İkinci Yeni şiiri, aykırılıklar arz eden, son sınırları zorlayan bu gibi seyrek görülen özellikleri ve zayıf şairlerinin kötü örnekleri yüzünden birçok olumsuz eleştiriye maruz kalmıştır. İkinci Yeni’nin kuramcısı Muzaffer Erdost bu “kötüler” için şu açıklamalarda bulunur: “Savunduğumuz şiire değil, savunduğumuz bu imkana, bu rahatlığa, bu cesarete örnek verdiğimiz bir iki mısranın arkasından sökün eden birkaç ozan, anlayamadıkları, ama salt bir akım olarak beliren şiire bilinçsizce katıldılar. Savunduğumuz şiiri değil savunduğumuz imkanları amaç bilerek birçok şeyler yazdılar. Başlangıçta ben bu ozanlara imkan verdim, şiirlerini yayınladık. Ama onlar savunduğumuz şiiri değil, savunduğumuz şiirin bir imkanı olan yanını yazmakla yetindiler, kendilerini çıkmaza soktular.”[30]

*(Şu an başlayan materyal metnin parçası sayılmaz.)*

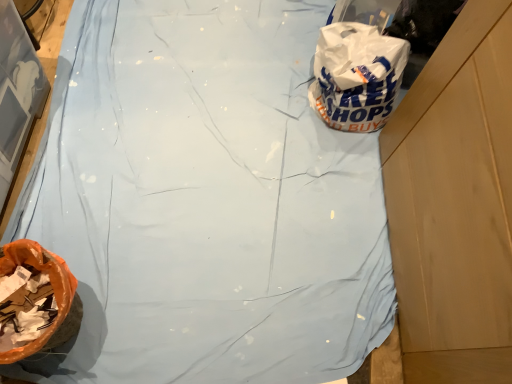
This screenshot has height=384, width=512. Identify the location of white plastic bag at upper right. (356, 76).

This screenshot has width=512, height=384. What do you see at coordinates (356, 76) in the screenshot?
I see `white plastic bag at upper right` at bounding box center [356, 76].

Image resolution: width=512 pixels, height=384 pixels. Find the location of `orange plastic bag at lower left`. orange plastic bag at lower left is located at coordinates (52, 284).

The height and width of the screenshot is (384, 512). What do you see at coordinates (52, 284) in the screenshot? I see `orange plastic bag at lower left` at bounding box center [52, 284].

In order to click on white plastic bag at upper right in this screenshot , I will do [356, 76].

In the image, is white plastic bag at upper right on the left side or the right side of orange plastic bag at lower left?

white plastic bag at upper right is to the right of orange plastic bag at lower left.

Between white plastic bag at upper right and orange plastic bag at lower left, which one is positioned behind?

white plastic bag at upper right.

Does point (384, 39) appear closer or farther from the camera than point (64, 297)?

Clearly, point (384, 39) is more distant from the camera than point (64, 297).

From the image's perspective, who appears lower, white plastic bag at upper right or orange plastic bag at lower left?

orange plastic bag at lower left.

Consider the image. From a real-world perspective, which is physically above, white plastic bag at upper right or orange plastic bag at lower left?

In real-world perspective, orange plastic bag at lower left is above.

Between white plastic bag at upper right and orange plastic bag at lower left, which one has larger width?

Wider between the two is white plastic bag at upper right.

Between white plastic bag at upper right and orange plastic bag at lower left, which one has more height?

With more height is orange plastic bag at lower left.

Can you confirm if white plastic bag at upper right is smaller than orange plastic bag at lower left?

Actually, white plastic bag at upper right might be larger than orange plastic bag at lower left.

Is orange plastic bag at lower left inside white plastic bag at upper right?

No, orange plastic bag at lower left is not a part of white plastic bag at upper right.

Is white plastic bag at upper right next to orange plastic bag at lower left and touching it?

There is a gap between white plastic bag at upper right and orange plastic bag at lower left.

Is white plastic bag at upper right oriented towards orange plastic bag at lower left?

No.

How many degrees apart are the facing directions of white plastic bag at upper right and orange plastic bag at lower left?

white plastic bag at upper right and orange plastic bag at lower left are facing 92.2 degrees away from each other.

You are a GUI agent. You are given a task and a screenshot of the screen. Output one action in this format:
    pyautogui.click(x=<x>, y=<y>)
    Task: Click on the plastic bag behind the orange plastic bag at lower left
    The height and width of the screenshot is (384, 512).
    Given the screenshot: What is the action you would take?
    pyautogui.click(x=356, y=76)

Considering the relative positions of orange plastic bag at lower left and white plastic bag at upper right in the image provided, is orange plastic bag at lower left to the left of white plastic bag at upper right from the viewer's perspective?

Yes.

Which is behind, orange plastic bag at lower left or white plastic bag at upper right?

white plastic bag at upper right is further away from the camera.

Between point (46, 340) and point (343, 43), which one is positioned behind?

The point (343, 43) is farther.

From the image's perspective, would you say orange plastic bag at lower left is shown under white plastic bag at upper right?

Yes, from the image's perspective, orange plastic bag at lower left is beneath white plastic bag at upper right.

From a real-world perspective, is orange plastic bag at lower left on white plastic bag at upper right?

Yes, from a real-world perspective, orange plastic bag at lower left is above white plastic bag at upper right.

Consider the image. Which of these two, orange plastic bag at lower left or white plastic bag at upper right, is wider?

white plastic bag at upper right.

Can you confirm if orange plastic bag at lower left is shorter than white plastic bag at upper right?

No, orange plastic bag at lower left is not shorter than white plastic bag at upper right.

Does orange plastic bag at lower left have a larger size compared to white plastic bag at upper right?

Incorrect, orange plastic bag at lower left is not larger than white plastic bag at upper right.

Is orange plastic bag at lower left inside or outside of white plastic bag at upper right?

orange plastic bag at lower left is outside white plastic bag at upper right.

Are orange plastic bag at lower left and white plastic bag at upper right beside each other?

No, orange plastic bag at lower left is not next to white plastic bag at upper right.

Is orange plastic bag at lower left facing towards white plastic bag at upper right?

No, orange plastic bag at lower left is not oriented towards white plastic bag at upper right.

How far apart are orange plastic bag at lower left and white plastic bag at upper right?

The distance of orange plastic bag at lower left from white plastic bag at upper right is 36.50 inches.

Locate an element on the screen. This screenshot has width=512, height=384. plastic bag behind the orange plastic bag at lower left is located at coordinates (356, 76).

Find the location of a particular element. The width and height of the screenshot is (512, 384). plastic bag below the orange plastic bag at lower left (from a real-world perspective) is located at coordinates (356, 76).

The height and width of the screenshot is (384, 512). What are the coordinates of `plastic bag lying behind the orange plastic bag at lower left` in the screenshot? It's located at (356, 76).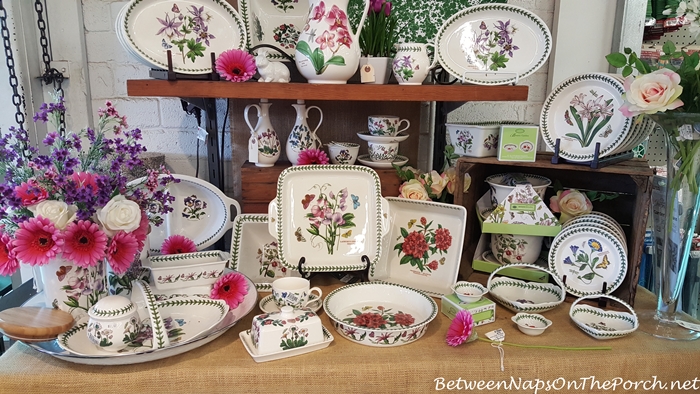
I want to click on beige table cloth, so click(x=355, y=370).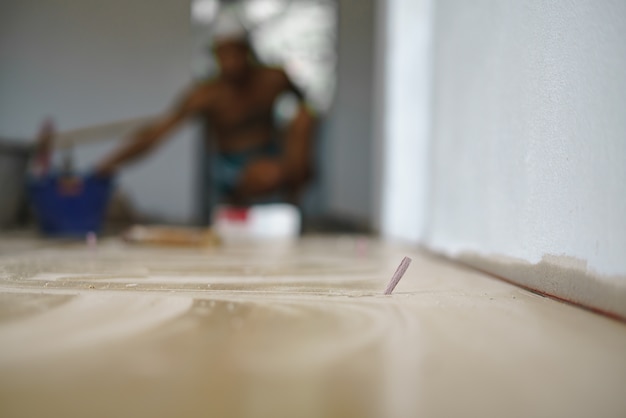
Locate an element on the screen. The width and height of the screenshot is (626, 418). blue bucket is located at coordinates (62, 202).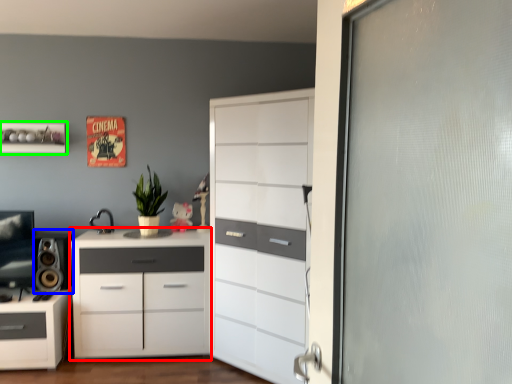
Question: Estimate the real-world distances between objects in this image. Which object is closer to chest of drawers (highlighted by a red box), speaker (highlighted by a blue box) or shelf (highlighted by a green box)?

Choices:
 (A) speaker
 (B) shelf

Answer: (A)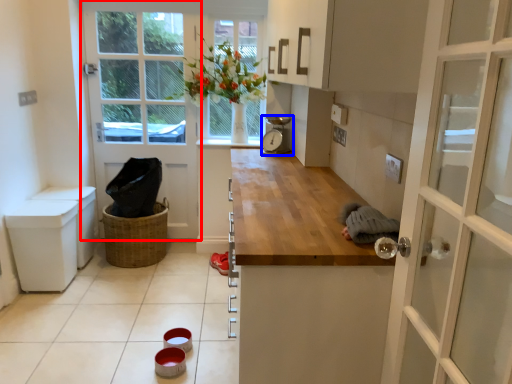
Question: Which object appears farthest to the camera in this image, door (highlighted by a red box) or appliance (highlighted by a blue box)?

Choices:
 (A) door
 (B) appliance

Answer: (A)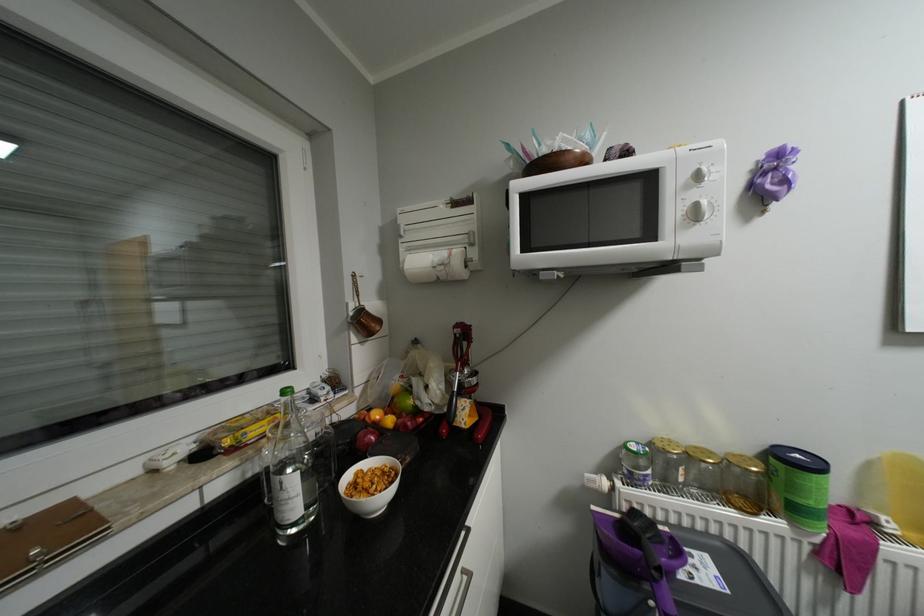
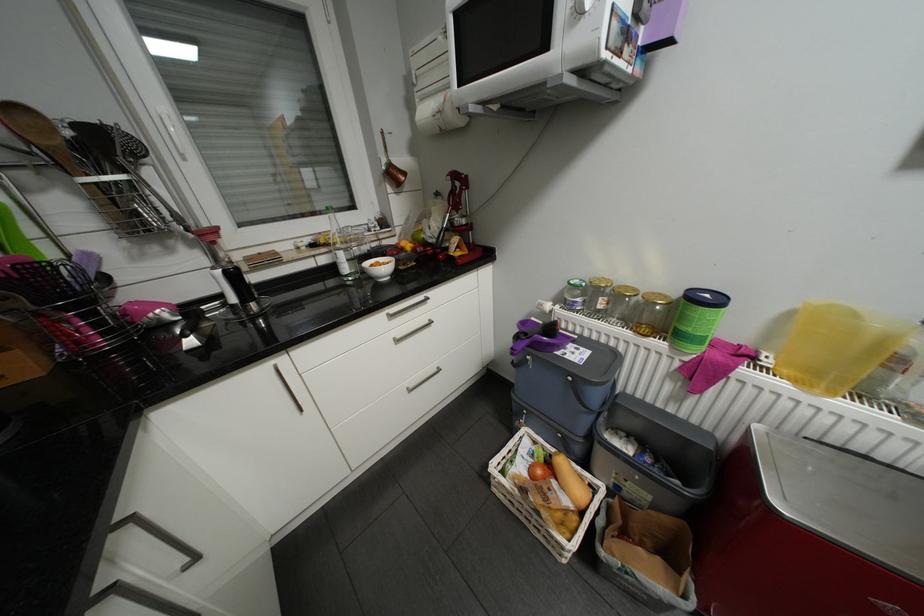
The images are taken continuously from a first-person perspective. In which direction is your viewpoint rotating?

The camera's rotation is toward left-down.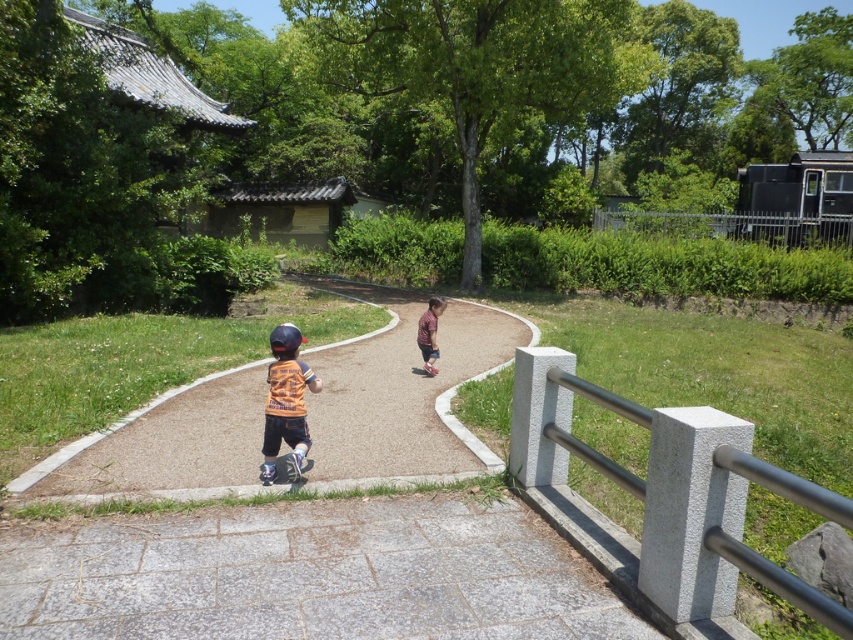
You are a parent supervising your children playing in the park. You see the black rubber skateboard at center and the matte black helmet at center. Which object is positioned lower from the ground?

The black rubber skateboard at center is below the matte black helmet at center, so the skateboard is positioned lower from the ground.

You are a parent supervising your children playing in the park. You see the black rubber skateboard at center and the matte black helmet at center. Which object is wider?

The black rubber skateboard at center is wider than the matte black helmet at center.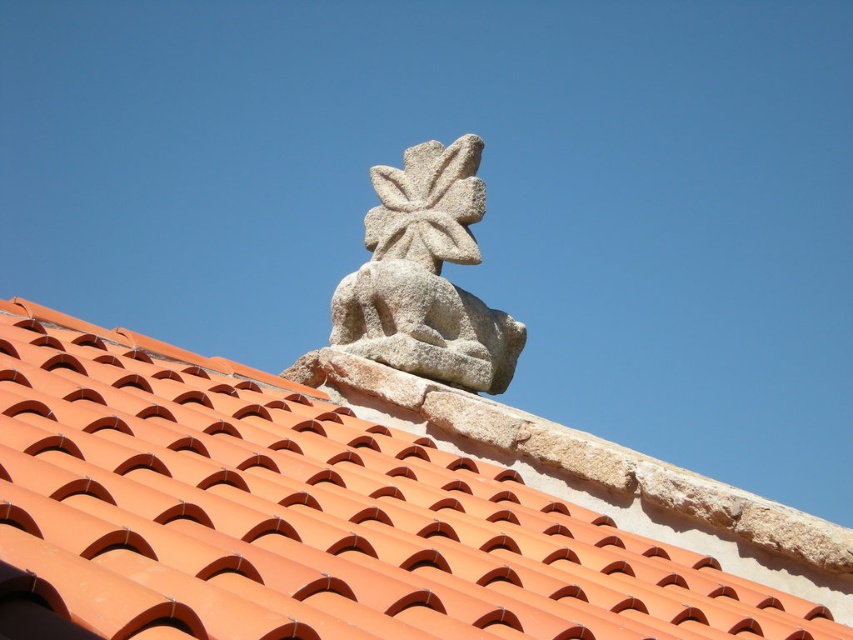
You are a contractor assessing the roof. You see the orange clay tiles at upper center and the granite statue at upper center. Which object is wider?

The orange clay tiles at upper center are wider than the granite statue at upper center because the tiles have a greater width according to the description.

You are a delivery drone that needs to land on the roof. The landing area must be clear of any obstacles. Given the orange clay tiles at upper center and the granite statue at upper center, can you safely land between them?

The orange clay tiles at upper center and the granite statue at upper center are 42.31 feet apart from each other. Since the distance between them is sufficient for a drone to land safely without obstacles, you can land between them.

You are a painter standing on a ladder to paint the roof. You need to reach both the orange clay tiles at upper center and the granite statue at upper center. Which object will require you to extend your ladder higher?

The granite statue at upper center requires extending the ladder higher because it has a greater height than the orange clay tiles at upper center.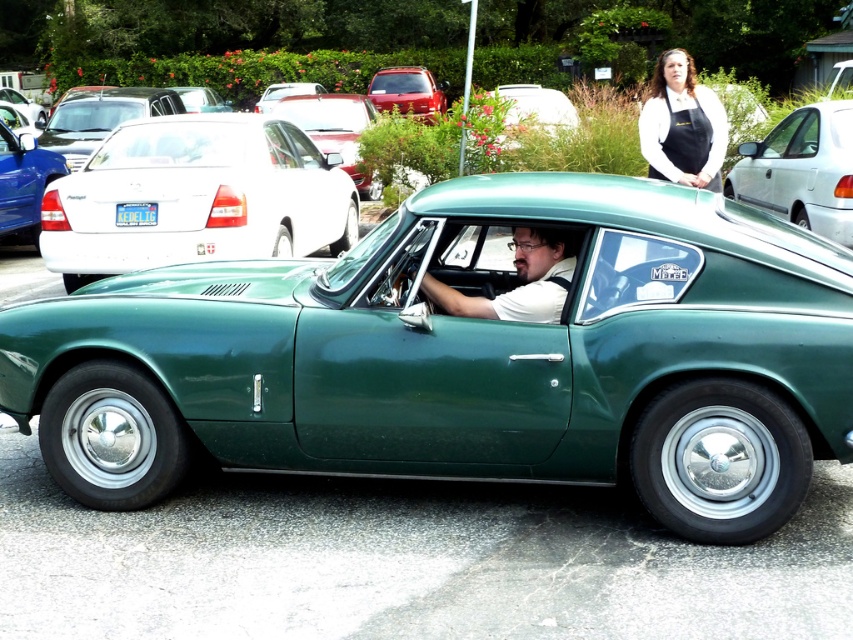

Buraya kadar yazdıklarımızı özetleyecek olursak, İkinci Yeni, adı gibi, dönemi için yeni bir şiirdir; hâlâ da öyledir. Dünya şiiri ile, özellikle Batı sanat ve düşünce kaynaklarıyla derinlikli bir ilgi ve tanışmadan sonra ortaya çıkan, modern dünya şiirine paralel olarak modern Türkiye’nin kendi sesini bulduğu bu yeni şiir, “duygu ile düşünce arasında eriyen” bir şiir olma vasfını da bünyesinde taşımaktadır. İçinde doğduğu dönemin realiteleri olan bireycilik, absürdite ve inkarcılık açısından bakıldığında, yirminci yüzyılın en çağcıl şiiri olma özelliğine de sahiptir. Ortak bir manifestolarının olmayışına karşılık, İkinci Yeni şairlerinin çoğunun, kısmen ortak bir şiir anlayışı vardır.
Bir zevkinde/anlayışında birleştikleri söylenebilir. Bireycilik, gizemcilik, kapalılık, muğlaklık, edilgenlik, içe kapanıklık gibi özelliklerin oluşturduğu bu “anlayış”, “temelini idealist dünya görüşünde” bulur.[31] Bir ekol diyenlere karşılık (İlhan Berk, Sezai Karakoç, Muzaffer Erdost), bu şiirin “kendini arayan şiirimiz”de yeni “bir damar” olduğu, edebî manasıyla bir hareket olduğu en isabetli tespittir. Bu hareket içinde İlhan Berk ve Ece Ayhan gibi uç şairlere karşılık, ‘40 kuşağının “ölüm döşeği”ne düşürdüğü Türk şiirini adeta “dirilten” Sezai Karakoç, Cemal Süreya, Turgut Uyar ve Edip Cansever daha çok ilgi odağı olmuştur. Nihayet, İkinci Yeni, şiirimize yeni tadlar getiren, “özsuyuyla günümüz Türk şiirini besleyen” ciddi bir atılımdır.